Regular and Irregular Chiral polyhedra with Coxeter Diagrams and Quaternions

Chiral polyhedra, snub cube and snub dodecahedron are well known regular solids described with respective proper octahedral and proper icosahedral symmetries. In this project we construct the elements of the chiral tetrahedral, octahedral and icosahedral symmetries with quaternions by using the Coxeter-Dynkin diagrams A3, B3 and H3. Chiral group elements acting on a general vector expressed as a linear combination of the weight vectors in terms of two free parameters x and y lead, in general, to the vertices of the solids of irregular polyhedra. It has been proved that for special values of the parameters regular chiral polyhedra can be obtained; regular and irregular chiral polyhedra possess the same symmetry. Each chiral group has been worked out in detail.

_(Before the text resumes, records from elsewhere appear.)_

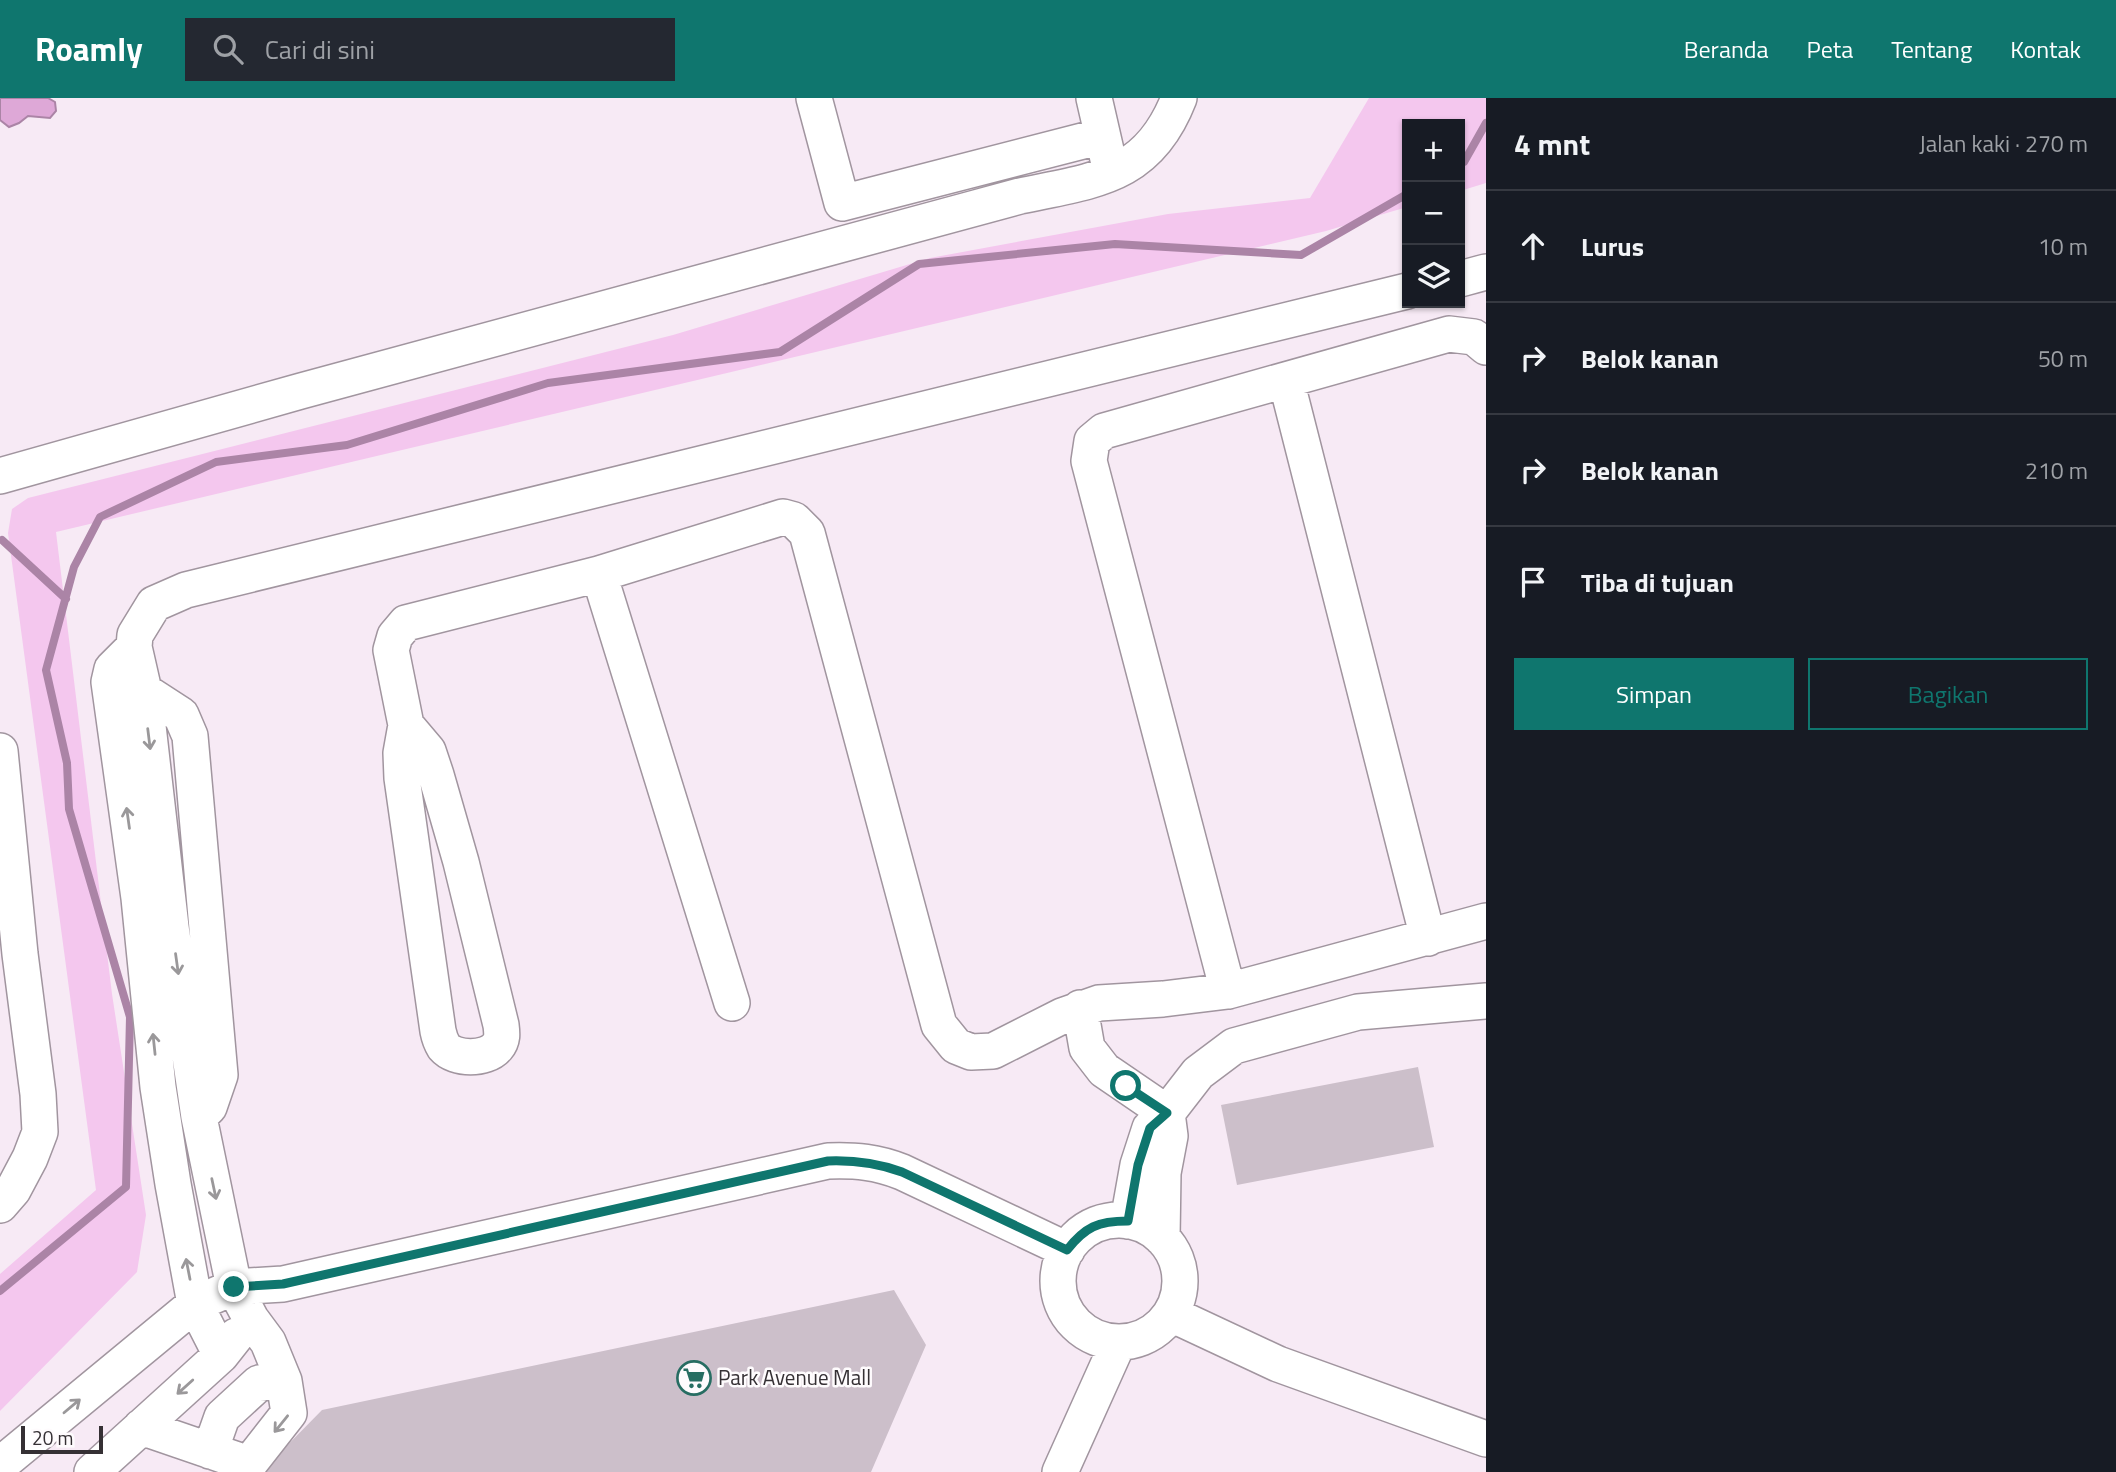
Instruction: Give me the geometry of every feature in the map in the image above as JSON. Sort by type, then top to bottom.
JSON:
[{"type":"street","points":[[814,98],[842,203],[1102,136]]},
{"type":"street","points":[[1094,98],[1111,173]]},
{"type":"street","points":[[0,476],[301,391],[1111,173],[1147,153],[1162,133],[1179,98]]},
{"type":"street","points":[[1465,277],[1486,272]]},
{"type":"street","points":[[221,1354],[195,1304],[158,1087],[157,931],[144,691],[134,647],[135,635],[154,604],[186,590],[1402,292]]},
{"type":"street","points":[[1228,991],[1089,461],[1089,449],[1097,435],[1104,431],[1449,334],[1474,337],[1486,347]]},
{"type":"street","points":[[1286,380],[1429,938]]},
{"type":"street","points":[[406,725],[428,751],[436,775],[461,862],[501,1025],[502,1036],[491,1052],[454,1055],[445,1049],[438,1031],[402,778],[401,753],[406,725],[391,650],[396,636],[406,623],[599,574],[783,517],[794,520],[807,533],[939,1024],[956,1046],[980,1053],[993,1051],[1080,1008],[1099,1003],[1228,991],[1486,921]]},
{"type":"street","points":[[599,574],[732,1003]]},
{"type":"street","points":[[134,647],[116,663],[109,682],[157,931],[234,1287],[251,1319],[268,1342],[284,1381],[289,1413],[249,1464],[141,1427]]},
{"type":"street","points":[[144,691],[181,715],[190,736],[220,1075],[209,1107],[199,1117]]},
{"type":"street","points":[[0,751],[40,1132],[19,1179],[0,1205]]},
{"type":"street","points":[[1128,1221],[1138,1165],[1150,1128],[1167,1113],[1198,1073],[1234,1046],[1358,1012],[1486,1001]]},
{"type":"street","points":[[1080,1008],[1087,1048],[1104,1070],[1167,1113],[1170,1136],[1163,1173],[1162,1238]]},
{"type":"street","points":[[0,1465],[195,1304],[234,1287],[283,1284],[828,1161],[856,1160],[880,1164],[902,1172],[1067,1250]]},
{"type":"street","points":[[1110,1221],[1128,1221],[1146,1227],[1162,1238],[1175,1255],[1181,1275],[1179,1296],[1171,1314],[1157,1330],[1139,1339],[1118,1343],[1098,1339],[1079,1328],[1066,1311],[1059,1291],[1059,1270],[1067,1250],[1078,1236],[1093,1226],[1110,1221]]},
{"type":"street","points":[[92,1472],[221,1354],[283,1284]]},
{"type":"street","points":[[1171,1314],[1278,1364],[1486,1439]]},
{"type":"street","points":[[1060,1472],[1118,1343]]},
{"type":"street","points":[[210,1451],[222,1417],[260,1383],[284,1381]]},
{"type":"shaded area","points":[[0,98],[48,98],[55,102],[56,111],[50,118],[28,116],[9,127],[0,120]]},
{"type":"shaded area","points":[[1369,98],[1486,98],[1486,183],[1465,189],[1465,119],[1402,119],[1402,208],[1326,231],[56,532],[112,994],[146,1215],[137,1272],[0,1411],[0,1274],[96,1190],[8,533],[12,509],[28,498],[673,335],[930,258],[1168,214],[1310,198]]},
{"type":"building","points":[[1418,1067],[1434,1147],[1237,1185],[1221,1105]]},
{"type":"building","name":"Park Avenue Mall","points":[[894,1290],[926,1345],[871,1472],[261,1472],[322,1410]]},
{"type":"waterway","points":[[1465,160],[1486,123]]},
{"type":"waterway","points":[[0,1291],[126,1187],[130,1017],[69,809],[67,763],[46,670],[74,567],[100,517],[216,462],[347,445],[548,383],[780,352],[919,264],[1115,244],[1301,255],[1402,197]]},
{"type":"waterway","points":[[2,540],[66,599]]},
{"type":"place","name":"Park Avenue Mall","points":[[694,1378]]},
{"type":"route","points":[[234,1287],[283,1284],[828,1161],[856,1160],[880,1164],[902,1172],[1067,1250],[1078,1236],[1093,1226],[1110,1221],[1128,1221],[1138,1165],[1150,1128],[1167,1113],[1126,1086]]}]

Dynkin diagram symmetry in the case of A3 diagram extends the chiral tetrahedral group to the pyritohedral symmetry. Duals of the pseudo icosahedra with the tetrahedral and pyritohedral symmetries lead to the tetartoid and pyritohedron solids which correspond certain crystals in nature. It is shown that the centers of the vertices of the pseudo icosahedron describe the pseudo icosidodecahedron possessing irregular pentagons and scalene triangles as faces. Irregular snub cube is a convex solid covered with square, equilateral as well as scalene triangular faces and irregular snub dodecahedron consists of regular pentagons together with equilateral as well as scalene triangles. Regular snub cube and snub dodecahedron are obtained corresponding to the special values of the parameters of x and y.